More than half of the women arrested by the Lebanese authorities in 2013 and 2014 were subjected to severe torture, according to a human rights group report.
Male investigators have consistently used physical violence, intimidation and violation of privacy against female detainees after their arrest, said a report published Thursday by the Lebanese Center for Human Rights (CLDH).
The majority of women interviewed by CLDH revealed that they had been subject to one or more of the aforementioned practices during their detention.
"Men and women continue to face systematic and widespread torture during investigations," said Wadih al-Asmar, secretary-general of CLDH, in a press conference. “We hoped, in preparing this report, that women would be less affected than men by arbitrary detention and torture, but it is not the case.”

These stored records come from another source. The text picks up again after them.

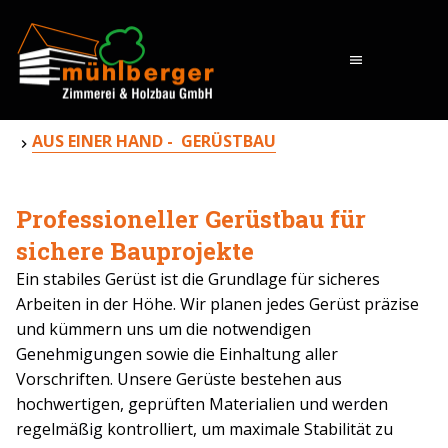
menu
AUS EINER HAND - GERÜSTBAU
Professioneller Gerüstbau für
sichere Bauprojekte
Ein stabiles Gerüst ist die Grundlage für sicheres
Arbeiten in der Höhe. Wir planen jedes Gerüst präzise
und kümmern uns um die notwendigen
Genehmigungen sowie die Einhaltung aller
Vorschriften. Unsere Gerüste bestehen aus
hochwertigen, geprüften Materialien und werden
regelmäßig kontrolliert, um maximale Stabilität zu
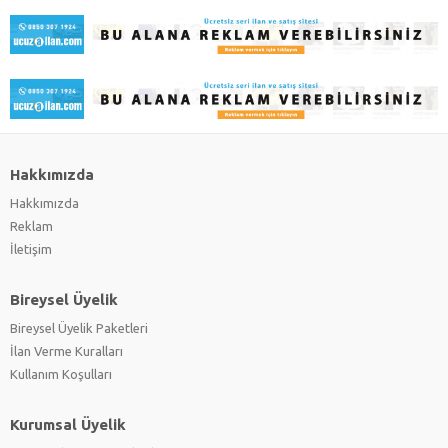
Hakkımızda
Hakkımızda
Reklam
İletişim
Bireysel Üyelik
Bireysel Üyelik Paketleri
İlan Verme Kuralları
Kullanım Koşulları
Kurumsal Üyelik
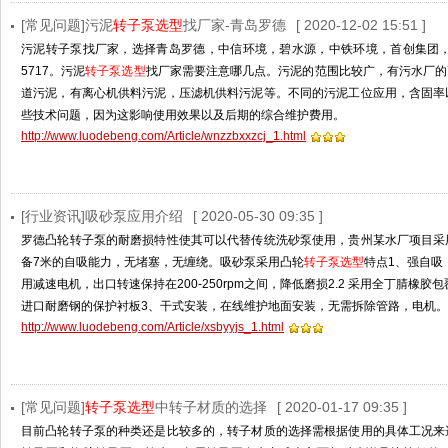
[常见问题]污泥
转子泵选型
找厂家-青岛罗德
[ 2020-12-02 15:51 ]
污泥转子泵找厂家，选择青岛罗德，中信环境，碧水源，中铁环境，首创集团，光
5717。污泥
转子泵选型
找厂家需要注意哪几点。污泥的范围比较广，有污水厂的
道污泥，有离心机供料污泥，压滤机供料污泥等。不同的污泥工位应用，含固率
些技术问题，因为这影响使用效果以及后期的综合维护费用。
http://www.luodebeng.com/Article/wnzzbxxzcj_1.html
[行业资讯]吸砂泵应用介绍
[ 2020-05-30 09:35 ]
罗德凸轮转子泵的耐磨损特性使其可以代替传统洗砂泵使用，贵州某水厂项目采
备7米的自吸能力，无堵塞，无缠绕。吸砂泵采用凸轮
转子泵选型
特点1、强自吸
用减速电机，出口转速保持在200-250rpm之间，降低磨损2.2 采用全丁腈橡
进口耐磨钢的保护衬板3、干式安装，在线维护地面安装，无需拆除管路，电机。
http://www.luodebeng.com/Article/xsbyyjs_1.html
[常见问题]
转子泵选型
中转子材质的选择
[ 2020-01-17 09:35 ]
目前凸轮转子泵的种类还是比较多的，转子材质的选择需根据使用的具体工况来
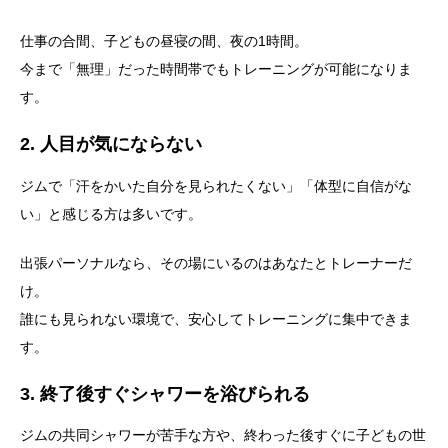
仕事の合間、子どもの昼寝の間、夜の1時間。
今まで「無理」だった時間帯でもトレーニングが可能になりま
す。
2. 人目が気にならない
ジムで「汗をかいた自分を見られたくない」「体型に自信がな
い」と感じる方は多いです。
出張パーソナルなら、その場にいるのはあなたとトレーナーだ
け。
誰にも見られない環境で、安心してトレーニングに集中できま
す。
3. 終了後すぐシャワーを浴びられる
ジムの共同シャワーが苦手な方や、終わった後すぐに子どもの世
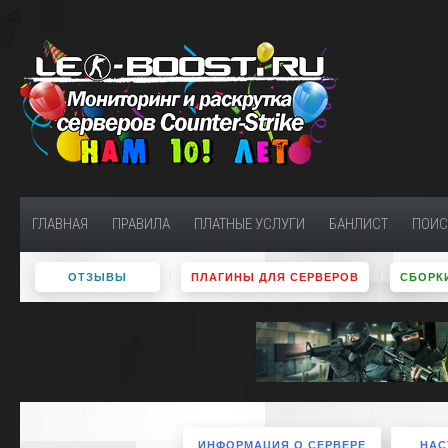
ГЛАВНАЯ
ПРАВИЛА
ПЛАТНЫЕ УСЛУГИ
БАНЛИСТ
ПОИС
ОТЗЫВЫ
ПЛАГИНЫ ДЛЯ СЕРВЕРОВ
СБОРКИ
ИНФОРМАЦИЯ О СЕРВЕРЕ
НАС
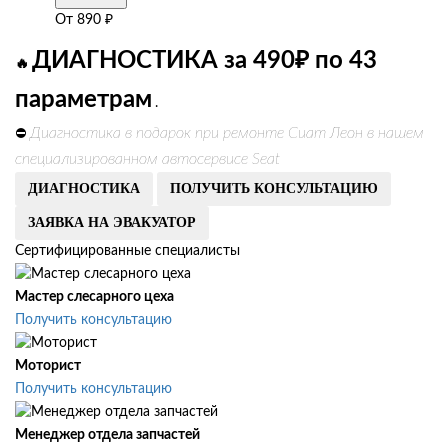
От
890
₽
ДИАГНОСТИКА за 490₽ по 43
🔥
параметрам
.
Диагностика в подарок при ремонте Сиат Леон в нашем
⛔
специализированном автосервисе Seat
ДИАГНОСТИКА
ПОЛУЧИТЬ КОНСУЛЬТАЦИЮ
ЗАЯВКА НА ЭВАКУАТОР
Сертифицированные специалисты
Мастер слесарного цеха
Получить консультацию
Моторист
Получить консультацию
Менеджер отдела запчастей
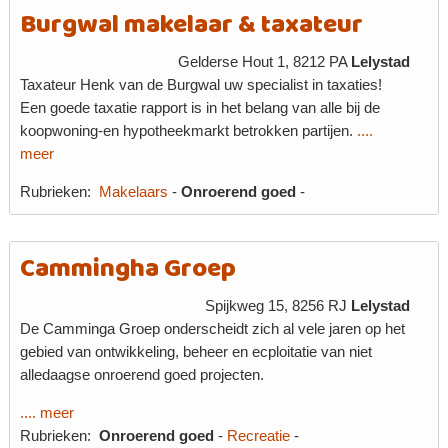
Burgwal makelaar & taxateur
Gelderse Hout 1, 8212 PA
Lelystad
Taxateur Henk van de Burgwal uw specialist in taxaties!
Een goede taxatie rapport is in het belang van alle bij de
koopwoning-en hypotheekmarkt betrokken partijen.
....
meer
Rubrieken:
Makelaars
-
Onroerend goed
-
Cammingha Groep
Spijkweg 15, 8256 RJ
Lelystad
De Camminga Groep onderscheidt zich al vele jaren op het
gebied van ontwikkeling, beheer en ecploitatie van niet
alledaagse onroerend goed projecten.
.... meer
Rubrieken:
Onroerend goed
-
Recreatie
-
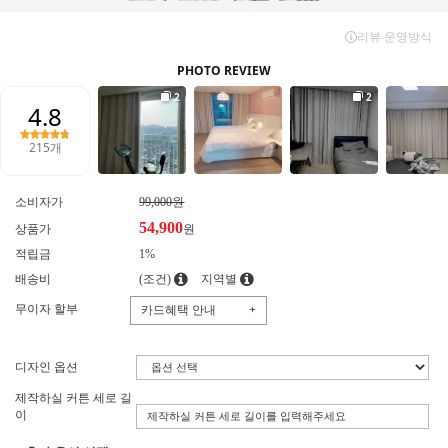
소비자가
99,000원
54,900
상품가
원
적립금
1%
배송비
(조건)
지역별
무이자 할부
카드혜택 안내
+
디자인 옵션
제작하실 커튼 세로 길
이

The group said that article 47 of Lebanon’s Criminal Procedure Code was “insufficient to protect people in custody from torture.”
The main reason being defendants are not granted a confidential meeting with their lawyers, and therefore are prevented from revealing being tortured.
The report also stated that police had been extending the duration of holding a person in custody without any judiciary intervention.
“Investigating judges have continued during the studied period to endorse confessions extracted under torture, without revoking them or ordering investigations into the allegations,” the group said in the press release accompanying the report’s publishing.
The activist group said it had been monitoring the practices of torture in all Lebanese prisons since 2009, and had interviewed random samples of people arrested by different security agencies.
“Unfortunately, CLDH findings are invariably the same from 2009 to 2014,” the group said. “For five years, the rate of torture of all persons arrested in Lebanon remains unchanged at around 60 percent.”